Approximately 5% to 7% of the United States population is believed to have skeletal facial deformities resulting in jaw malrelationships. Often in these situations, orthodontic treatment alone may provide an unstable and unpredictable solution to a severe malocclusion (bad bite relationship) and the result may be significantly compromised. Therefore, orthodontia, in conjunction with jaw surgery may be necessary to achieve a proper result. Following are different skeletal irregularities that orthodontics in conjunction with orthognathic surgery can address to improve the ability to chew, speak, breathe and in many cases enhance appearance:
Overbite (Class II malocclusion)
In this type of bite the upper teeth and jaw occlude forward to the lower teeth and jaw. This pattern is often associated with "buck tooth" appearance or a receding lower jaw, often called a weak chin. On overbite can be caused from a forward overgrowth of the upper jaw, a receding lower jaw or both. This is the most common form of jaw dysplasia.
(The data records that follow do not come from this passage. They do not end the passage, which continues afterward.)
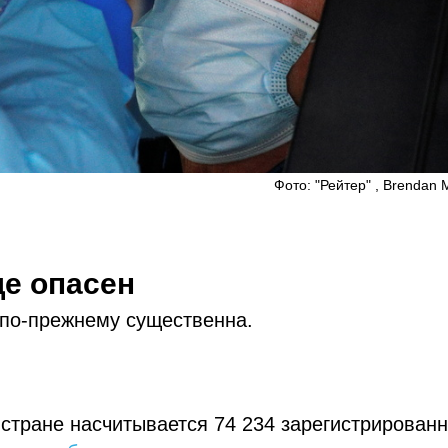
Фото: "Рейтер" , Brendan
ще опасен
 по-прежнему существенна.
стране насчитывается 74 234 зарегистрирован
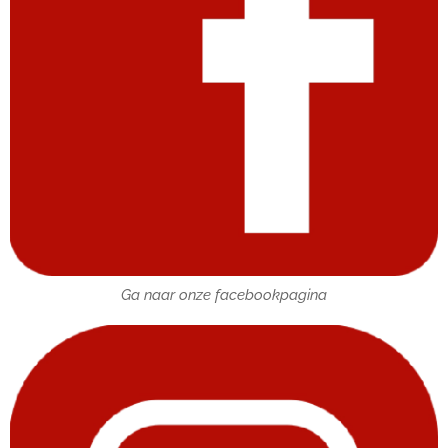
Ga naar onze facebookpagina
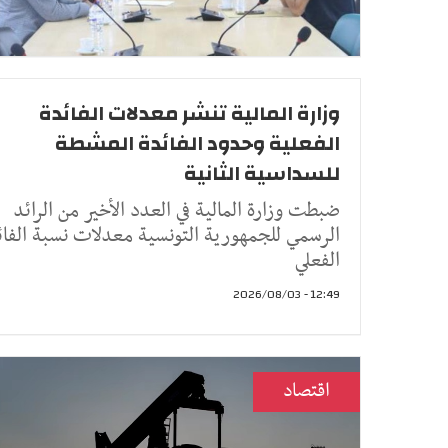
وزارة المالية تنشر معدلات الفائدة
الفعلية وحدود الفائدة المشطة
للسداسية الثانية
ضبطت وزارة المالية في العدد الأخير من الرائد
الرسمي للجمهورية التونسية معدلات نسبة الفائ
الفعلي
12:49 - 2026/08/03
اقتصاد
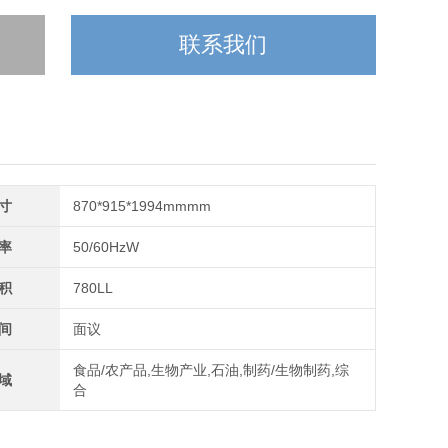
联系我们
寸
870*915*1994mmmm
率
50/60HzW
积
780LL
间
面议
食品/农产品,生物产业,石油,制药/生物制药,综
域
合
：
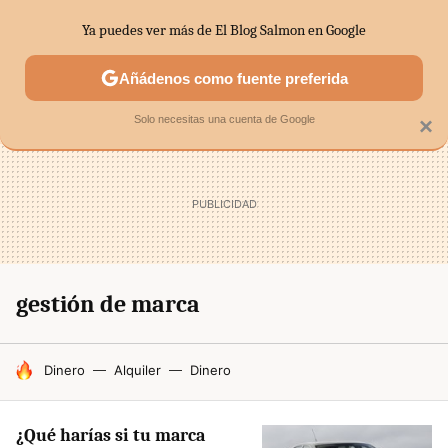
Ya puedes ver más de El Blog Salmon en Google
SECTORES
ECONOMÍA DOMÉSTICA
MERCADOS FINANC
Añádenos como fuente preferida
Solo necesitas una cuenta de Google
×
gestión de marca
HOY SE HABLA DE
Dinero
Alquiler
Dinero
¿Qué harías si tu marca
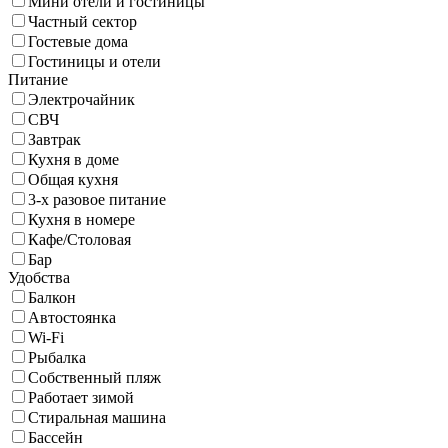
Мини отели и гостиницы
Частный сектор
Гостевые дома
Гостиницы и отели
Питание
Электрочайник
СВЧ
Завтрак
Кухня в доме
Общая кухня
3-х разовое питание
Кухня в номере
Кафе/Столовая
Бар
Удобства
Балкон
Автостоянка
Wi-Fi
Рыбалка
Собственный пляж
Работает зимой
Стиральная машина
Бассейн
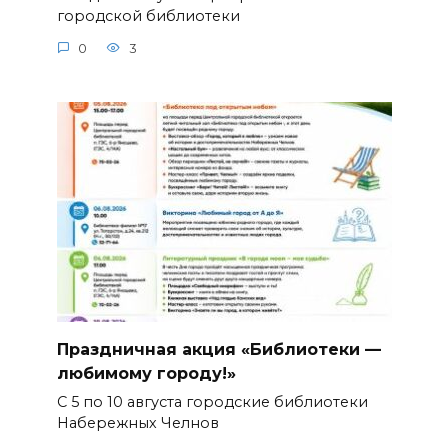
городской библиотеки
0
3
Праздничная акция «Библиотеки —
любимому городу!»
С 5 по 10 августа городские библиотеки
Набережных Челнов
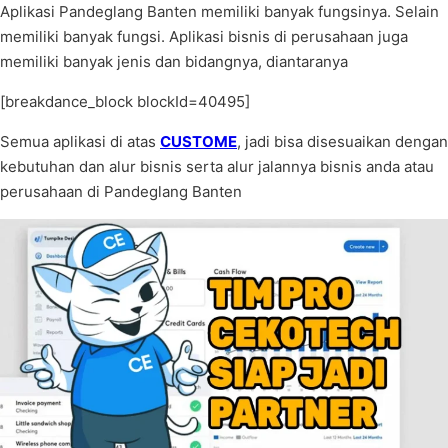
Aplikasi Pandeglang Banten memiliki banyak fungsinya. Selain
memiliki banyak fungsi. Aplikasi bisnis di perusahaan juga
memiliki banyak jenis dan bidangnya, diantaranya
[breakdance_block blockId=40495]
Semua aplikasi di atas
CUSTOME
, jadi bisa disesuaikan dengan
kebutuhan dan alur bisnis serta alur jalannya bisnis anda atau
perusahaan di Pandeglang Banten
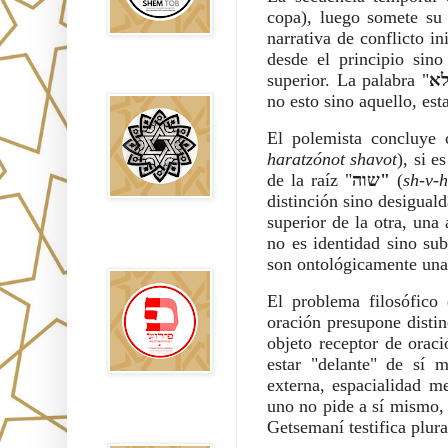
copa), luego somete su 
narrativa de conflicto i
desde el principio sin
superior. La palabra "
א
Falsos Judíos
no esto sino aquello, es
El polemista concluye c
haratzónot shavot
), si e
de la raíz "
שוה"
(
sh-v-h
distinción sino desigual
superior de la otra, una 
no es identidad sino sub
פירוש רבנים
לבשורת מתי
son ontológicamente una 
El problema filosófico
oración presupone distin
objeto receptor de oraci
estar "delante" de sí 
externa, espacialidad m
uno no pide a sí mismo,
Sitios
Getsemaní testifica plura
Recomendados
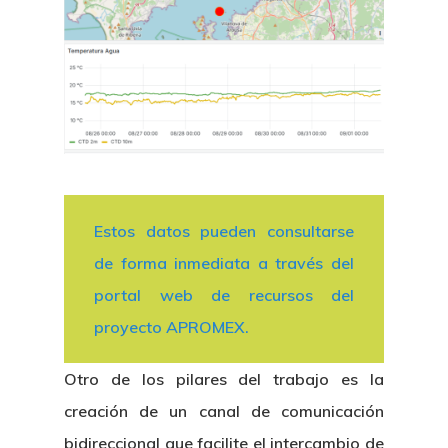
Estos datos pueden consultarse
de forma inmediata a través del
portal web de recursos del
proyecto APROMEX.
Otro de los pilares del trabajo es la
creación de un canal de comunicación
Nosotros
bidireccional que facilite el intercambio de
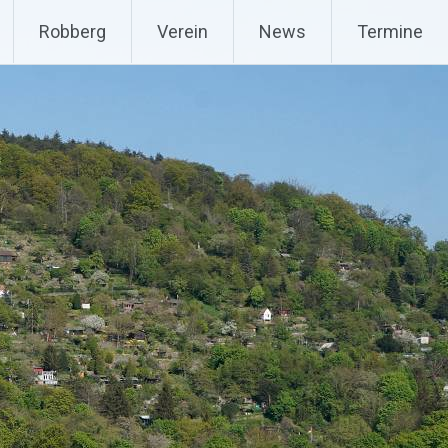
Robberg
Verein
News
Termine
Extraction of teeth was the only solution used in the past to improve the teeth relationship in class II bites; but this was often done at the expense of arch form and facial esthetics often resulting in a flattened facial appearance. Now braces are used in conjunction with oral surgery to provide the patient with the best overall combination of form and function.
Underbite (class III)
An underbite is when the lower teeth and jaw protrude forward to the upper teeth and jaw. Often this results in chiping or wear in the front teeth due to a "traumatic" bite. The facial profile is often "concave" in appearance due to the prominence of the chin. This is caused from an underdevelopment of the upper jaw, and over development of the lower jaw, or a combination of both. The proper treatment is to correct the alignment of the teeth followed by the appropriate surgical prodecures. New techniques in holding the surgical result has made this a predictable and stable procedure that can greatly improve function and facial esthetics.
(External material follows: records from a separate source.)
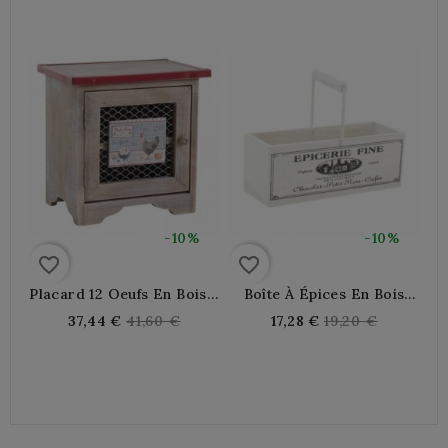
-10%
-10%
favorite_border
favorite_border
Placard 12 Oeufs En Bois -
Boîte À Épices En Bois
Boite À Oeufs En Bois,
Blanche Avec Anse
Regular
Regular
37,44 €
41,60 €
17,28 €
19,20 €
Boite Cuisine Rangement
Amovible | Organisateur
price
price
Alimentaire
De Cuisine Rustique Et
Rangement Épices
Élégant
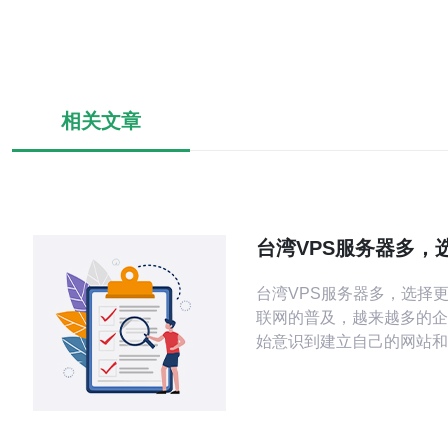
相关文章
台湾VPS服务器多，
台湾VPS服务器多，选择更多。
联网的普及，越来越多的企
始意识到建立自己的网站和
重要性。而VPS服务器作
定、价格适中的选择，受到
注。在选择VPS服务器时，
务器具有诸多优势： 地理位置优势：台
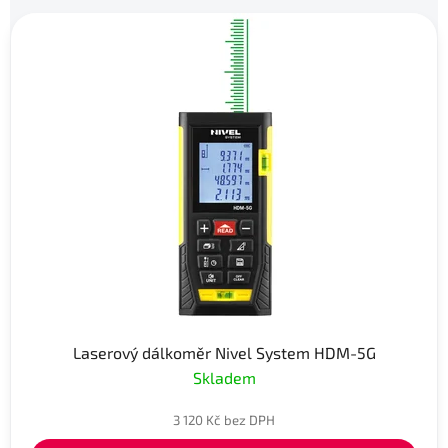
Laserový dálkoměr Nivel System HDM-5G
Skladem
3 120 Kč bez DPH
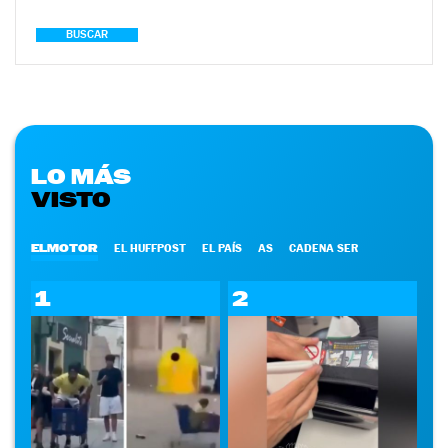
BUSCAR
LO MÁS
VISTO
ELMOTOR
EL HUFFPOST
EL PAÍS
AS
CADENA SER
1
2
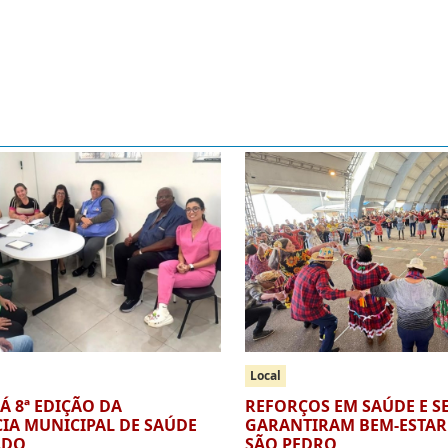
Local
RÁ 8ª EDIÇÃO DA
REFORÇOS EM SAÚDE E 
IA MUNICIPAL DE SAÚDE
GARANTIRAM BEM-ESTAR 
ADO
SÃO PEDRO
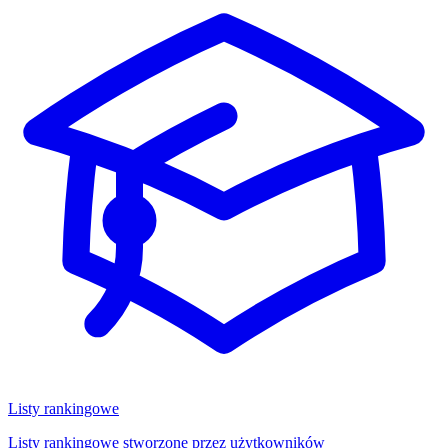
Listy rankingowe
Listy rankingowe stworzone przez użytkowników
Crossbite (Transverse discrepancy)
A crossbite occurs when the upper teeth bite inside of the lower teeth. Patients with crossbites often have a narrow high palate and often the smile appears too narrow in form. In a growing patient, this condution can usually be corrected orthopedically with a palatal expansion appliance. In patients whose growth is completed surgical intervention may be necessary to address this condition.
Gummy Smile (maxillary vertical excess)
When the upper jaw grows down excessively the patient may display extra gum tissue when smiling. In addition, the lips usually will not close when relaxed and the upper front teeth appear too full. Often this diagnosis is combined with other previously discussed problems. Such esthetic problems often are not completely treatable by orthodontic tooth movement alone and could require jaw surgery to correct and stabilize the result.
Open Bite (Apertognathia)
This skeletal deformity often results from downward growth of the back portion of the upper jaw. This condition can create muscle imbalance with subsequent deformities of the upper and lower jaw. Abnormal tongue habits, unusual speech patterns, thumb/finger sucking, poor lip musculature, and nasal passage pathology have all be implicated as possible causes or contributing factors. Often these patients have difficulty chewing food - specifically incising or cutting food when they initially bite. Another area of concern is the potential for these patients to have increased TMJ problems. Although there is little evidence that a dental malocclusion directly results in TMJ problems, there seems to be a higher correlation between jaw problems and skeletal deformities.
Asymmetry
Asymmetry usually develops from a discrepancy between the growth of the right and left sides of the upper or lower jaw structures. This can result from pathology, trauma, a birth defect, or even personal habits. Asymmetries are difficult to treat without a complete interdisciplinary analysis involving the oral surgeon and the orthodontist. Surgical correction to center and align the jaws typically creates a significant improvement in facial balance, function and esthetics.
TMJ Disorder and Orthognatic Surgery
There is a significant controversy about the relationship of TMJ disorders and dentofacial deformities. A true scientific relationship between the two does not exist; however, there seems to be a high correlation among malocclusion, skeletal deformities, and TMJ problems. Surgical treatment is directed at correcting the bite. TMJ symptoms may improve with the surgery or may need to be addressed with additional procedures and the enforcement of a thorough TMJ regimen involving consisting of a soft food diet, mild physical therapy and anti-inflammatory medication to improve the TMJ symptoms.
Orthodontic and oral surgery team approach
Treatment is initiated by the orthodontist. Dr. DiGiovanni's and Dr. Cook's job is to properly align the teeth so that when the jaw is surgically moved the teeth will fit together properly. After the surgery further orthodontic tooth movement is necessary to finalize the result. Although for every patient the timing of treatment is different, a common scenario is as follows:
1. 6-12 months of presurgical orthodontic treatment
2. Orthognathic surgery procedures
3. 6-12 months of post-surgical orthodontic treatment.
Summary
Since the introduction of orthognathic surgery more than 30 years ago, there has been a continous trend toward improvement in techniques and materials. If indicated, orthognathic surgery can be an optimal way to correct a specific dysfunction as well as give the patient an overall improvement in the quality of life.